FGVH set to sell insurance stake by year-end

Looking to sell off the entire 16% instead of a certain percentage of Axa Affin


Felda Global Ventures Holdings Bhd (FGVH) is targeting to complete the disposal of its 16% stake in Axa Affin General Insurance Bhd by the year-end.

The company said the involvement of Bank Negara Malaysia (BNM) in the deal has caused delays to the transaction, but remained confident it will be closed in the coming months.

“There are some regulations that we have to follow, and the central bank is looking into the approvals. We would like to sell off the entire 16% instead of a certain percentage, because this is not our core business altogether. We expect to conclude the deal before end of this year. That is our wish list at the moment,” FGVH officer-in-charge Datuk Khairil Anuar Aziz told a media briefing last Wednesday.

The integrated edible oils giant has undergone a change at the management and board level as it seeks to set out a four-year plan to consolidate its assets and improve the performance of its core businesses, namely plantation, sugar and logistics, while cashing out on its non-core and non-performing businesses.

Axa Affin is one of a few other divestments the group is looking to conduct this year.

Khairil said FGVH has set out a list on the disposals, but declined to give details.

“There are some that we are planning to conclude this year, but the rest perhaps next year.

We want to dispose the non- core to potential buyers who see such assets as their core, hence we get a better value,” Khairil said.

“It is safe to say it is slightly above RM100 million and would be very important in terms of contributing to our bottom line this year,” he added.

Affin Holdings Bhd has been the frontrunner in acquiring FGVH’s stake in the insurance provider.

The financial group’s CEO Kamarul Ariffin Mohd Jamil earlier said Axa Affin was an important business to Affin and hoped the deal would be concluded by Aug 5. No further announcement has been made thus far.

Kamarul Ariffin said the book value of FGVH’s 16% interest in Axa Affin stood at RM7.85 per share, or RM149.5 million in value. The completion of the deal will bring Affin’s shareholding in Axa Affin to 50.5% from the current 34.5%.

For the second-quarter ended June 30, 2017 (2Q17), FGVH reported a 65% decline in its net profit to RM25.9 million versus RM73.7 million last year, tugged by its loss-making sugar business.

The sugar segment posted a loss of RM41.6 million for the quarter compared to a profit of RM99.2 million in the corresponding period a year ago, due to higher raw sugar material cost and a weaker ringgit.

The group’s plantation and logistics, and other businesses returned to profit in the 2Q with a net profit of RM148 million and RM5.4 million respectively, versus a net loss of RM9.7 million and RM6 million respectively, a year ago.
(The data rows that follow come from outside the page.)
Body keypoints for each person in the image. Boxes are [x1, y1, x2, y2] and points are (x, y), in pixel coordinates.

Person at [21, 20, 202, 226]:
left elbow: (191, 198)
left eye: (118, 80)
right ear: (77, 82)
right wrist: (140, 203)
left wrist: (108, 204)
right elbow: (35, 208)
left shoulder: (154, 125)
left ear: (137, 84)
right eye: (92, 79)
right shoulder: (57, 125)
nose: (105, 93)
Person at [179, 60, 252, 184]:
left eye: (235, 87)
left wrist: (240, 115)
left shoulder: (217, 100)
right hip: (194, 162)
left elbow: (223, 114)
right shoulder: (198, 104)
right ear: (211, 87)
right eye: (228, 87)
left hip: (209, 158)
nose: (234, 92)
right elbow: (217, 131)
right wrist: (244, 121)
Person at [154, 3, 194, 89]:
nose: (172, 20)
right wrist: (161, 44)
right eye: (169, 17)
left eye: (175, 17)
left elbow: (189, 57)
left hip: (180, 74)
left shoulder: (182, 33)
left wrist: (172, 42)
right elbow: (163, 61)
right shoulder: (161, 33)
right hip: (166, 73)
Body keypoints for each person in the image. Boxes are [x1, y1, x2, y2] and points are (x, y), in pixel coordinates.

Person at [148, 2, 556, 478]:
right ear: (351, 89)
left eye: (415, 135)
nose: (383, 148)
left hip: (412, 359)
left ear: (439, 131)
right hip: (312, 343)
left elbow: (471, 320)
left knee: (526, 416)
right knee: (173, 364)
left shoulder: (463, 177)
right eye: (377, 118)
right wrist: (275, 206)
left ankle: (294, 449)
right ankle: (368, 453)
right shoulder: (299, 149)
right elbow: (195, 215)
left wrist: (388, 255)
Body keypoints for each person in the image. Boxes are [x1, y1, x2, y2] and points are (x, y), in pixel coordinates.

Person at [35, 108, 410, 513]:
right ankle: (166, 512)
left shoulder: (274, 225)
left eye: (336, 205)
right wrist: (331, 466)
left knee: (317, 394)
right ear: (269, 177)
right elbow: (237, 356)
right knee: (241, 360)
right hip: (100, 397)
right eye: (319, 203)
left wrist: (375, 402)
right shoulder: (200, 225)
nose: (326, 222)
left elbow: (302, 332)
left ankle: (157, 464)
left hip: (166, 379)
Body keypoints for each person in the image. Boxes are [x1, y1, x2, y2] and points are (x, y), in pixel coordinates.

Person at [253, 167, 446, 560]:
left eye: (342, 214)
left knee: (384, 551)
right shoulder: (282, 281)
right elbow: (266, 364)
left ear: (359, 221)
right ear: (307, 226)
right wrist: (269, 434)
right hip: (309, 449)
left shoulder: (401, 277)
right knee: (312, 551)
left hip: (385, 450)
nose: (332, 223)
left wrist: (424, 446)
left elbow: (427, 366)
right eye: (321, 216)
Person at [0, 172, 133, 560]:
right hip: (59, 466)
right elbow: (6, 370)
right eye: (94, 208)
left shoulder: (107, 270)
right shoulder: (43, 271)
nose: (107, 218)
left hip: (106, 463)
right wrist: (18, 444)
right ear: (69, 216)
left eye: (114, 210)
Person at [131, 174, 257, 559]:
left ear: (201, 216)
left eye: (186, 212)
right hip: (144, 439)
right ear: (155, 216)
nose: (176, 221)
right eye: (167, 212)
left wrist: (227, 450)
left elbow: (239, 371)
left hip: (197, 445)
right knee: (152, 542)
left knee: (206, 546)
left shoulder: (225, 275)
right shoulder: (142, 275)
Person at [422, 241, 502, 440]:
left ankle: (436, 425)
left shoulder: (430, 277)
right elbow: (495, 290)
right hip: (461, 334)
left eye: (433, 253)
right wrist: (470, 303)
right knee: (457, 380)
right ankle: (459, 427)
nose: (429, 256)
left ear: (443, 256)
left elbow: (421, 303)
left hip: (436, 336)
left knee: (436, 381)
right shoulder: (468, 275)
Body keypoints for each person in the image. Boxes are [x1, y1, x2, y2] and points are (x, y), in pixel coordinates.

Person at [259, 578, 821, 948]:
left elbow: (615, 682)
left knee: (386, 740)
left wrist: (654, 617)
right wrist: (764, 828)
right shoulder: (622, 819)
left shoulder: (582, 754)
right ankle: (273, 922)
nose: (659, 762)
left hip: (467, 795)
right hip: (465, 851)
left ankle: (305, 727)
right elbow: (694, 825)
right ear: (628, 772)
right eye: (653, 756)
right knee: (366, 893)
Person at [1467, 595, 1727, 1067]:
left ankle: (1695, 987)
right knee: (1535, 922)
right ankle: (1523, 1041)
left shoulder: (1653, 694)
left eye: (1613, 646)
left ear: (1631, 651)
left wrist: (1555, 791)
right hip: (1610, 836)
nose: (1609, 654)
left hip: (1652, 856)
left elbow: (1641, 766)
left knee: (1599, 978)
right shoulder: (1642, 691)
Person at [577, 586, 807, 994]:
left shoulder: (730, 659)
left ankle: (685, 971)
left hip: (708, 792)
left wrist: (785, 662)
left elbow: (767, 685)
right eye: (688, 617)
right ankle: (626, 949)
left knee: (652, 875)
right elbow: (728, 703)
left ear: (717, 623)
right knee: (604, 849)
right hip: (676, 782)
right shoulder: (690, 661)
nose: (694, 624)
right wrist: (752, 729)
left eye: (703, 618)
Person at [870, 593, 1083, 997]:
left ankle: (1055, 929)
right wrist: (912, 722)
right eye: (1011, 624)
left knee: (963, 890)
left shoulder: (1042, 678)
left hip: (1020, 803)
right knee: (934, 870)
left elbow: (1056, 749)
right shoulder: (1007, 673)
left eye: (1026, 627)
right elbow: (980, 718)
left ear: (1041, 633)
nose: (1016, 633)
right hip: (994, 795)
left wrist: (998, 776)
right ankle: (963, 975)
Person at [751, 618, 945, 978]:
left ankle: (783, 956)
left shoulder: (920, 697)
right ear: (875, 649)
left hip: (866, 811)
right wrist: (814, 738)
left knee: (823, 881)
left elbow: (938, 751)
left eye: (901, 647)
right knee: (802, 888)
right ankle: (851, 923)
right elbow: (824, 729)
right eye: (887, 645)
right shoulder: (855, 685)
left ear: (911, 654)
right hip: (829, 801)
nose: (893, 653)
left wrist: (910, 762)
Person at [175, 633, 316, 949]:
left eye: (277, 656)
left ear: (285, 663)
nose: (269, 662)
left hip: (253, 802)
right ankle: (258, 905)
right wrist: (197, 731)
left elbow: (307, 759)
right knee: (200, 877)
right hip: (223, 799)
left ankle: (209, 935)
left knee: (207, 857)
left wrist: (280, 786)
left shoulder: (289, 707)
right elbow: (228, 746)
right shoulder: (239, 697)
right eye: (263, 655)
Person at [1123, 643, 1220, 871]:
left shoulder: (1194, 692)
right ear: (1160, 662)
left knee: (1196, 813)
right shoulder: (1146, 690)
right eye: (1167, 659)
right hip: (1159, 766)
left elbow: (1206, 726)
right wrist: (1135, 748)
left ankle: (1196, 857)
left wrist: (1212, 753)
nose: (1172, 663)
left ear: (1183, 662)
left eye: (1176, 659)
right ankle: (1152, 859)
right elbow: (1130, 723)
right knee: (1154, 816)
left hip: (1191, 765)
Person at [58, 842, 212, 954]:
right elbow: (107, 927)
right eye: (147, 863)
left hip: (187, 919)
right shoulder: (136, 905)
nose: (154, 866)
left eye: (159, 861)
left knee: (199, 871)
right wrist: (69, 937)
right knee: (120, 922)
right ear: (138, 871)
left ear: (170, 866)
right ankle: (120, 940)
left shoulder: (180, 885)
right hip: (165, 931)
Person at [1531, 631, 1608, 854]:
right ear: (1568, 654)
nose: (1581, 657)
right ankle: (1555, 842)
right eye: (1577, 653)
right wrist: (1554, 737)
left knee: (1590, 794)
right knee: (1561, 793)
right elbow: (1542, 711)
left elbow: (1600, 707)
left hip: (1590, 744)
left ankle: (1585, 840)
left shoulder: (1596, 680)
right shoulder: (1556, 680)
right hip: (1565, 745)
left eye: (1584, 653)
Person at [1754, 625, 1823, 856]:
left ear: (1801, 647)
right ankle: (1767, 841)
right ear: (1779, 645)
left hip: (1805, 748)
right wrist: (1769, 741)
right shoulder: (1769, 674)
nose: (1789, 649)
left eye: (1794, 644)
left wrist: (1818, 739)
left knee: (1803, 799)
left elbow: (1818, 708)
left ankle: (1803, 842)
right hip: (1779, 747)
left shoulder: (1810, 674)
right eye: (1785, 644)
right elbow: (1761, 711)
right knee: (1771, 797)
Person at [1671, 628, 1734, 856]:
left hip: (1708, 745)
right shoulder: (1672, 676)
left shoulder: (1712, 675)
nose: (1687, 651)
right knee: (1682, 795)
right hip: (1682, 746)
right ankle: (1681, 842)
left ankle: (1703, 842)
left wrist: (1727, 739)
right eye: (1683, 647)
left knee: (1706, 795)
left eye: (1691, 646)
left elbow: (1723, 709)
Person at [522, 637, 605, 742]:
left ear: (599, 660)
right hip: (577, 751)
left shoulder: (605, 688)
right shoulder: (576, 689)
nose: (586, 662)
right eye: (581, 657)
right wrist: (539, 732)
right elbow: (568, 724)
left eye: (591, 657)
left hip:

The improved performance in the plantation segment was attributed to higher average crude palm oil price realised of RM2,916 per metric tonne, while higher throughput and tonnage carried by the group’s transportation operation contributed to the better result in the logistics and other segments.

“We could see the numbers (for the plantation segment) have improved tremendously for the quarter. I hope in another two quarters we will achieve a much better performance for the company,” Khairil added.

The group’s revenue for the quarter rose 8.3% to RM8.6 billion from RM7.9 billion a year ago.

Moving forward, FGVH expects fresh fruit bunch production for the second-half of 2017 to improve further, due to increased productivity resulting from higher output of crops and consolidated efforts to overcome the shortage of plantation workers.

The group will continue to consolidate by-products business, such as palm kernel shell, sludge oil, biomass as well as biogas, and is expecting an additional revenue of more than RM60 million per annum for export and local markets.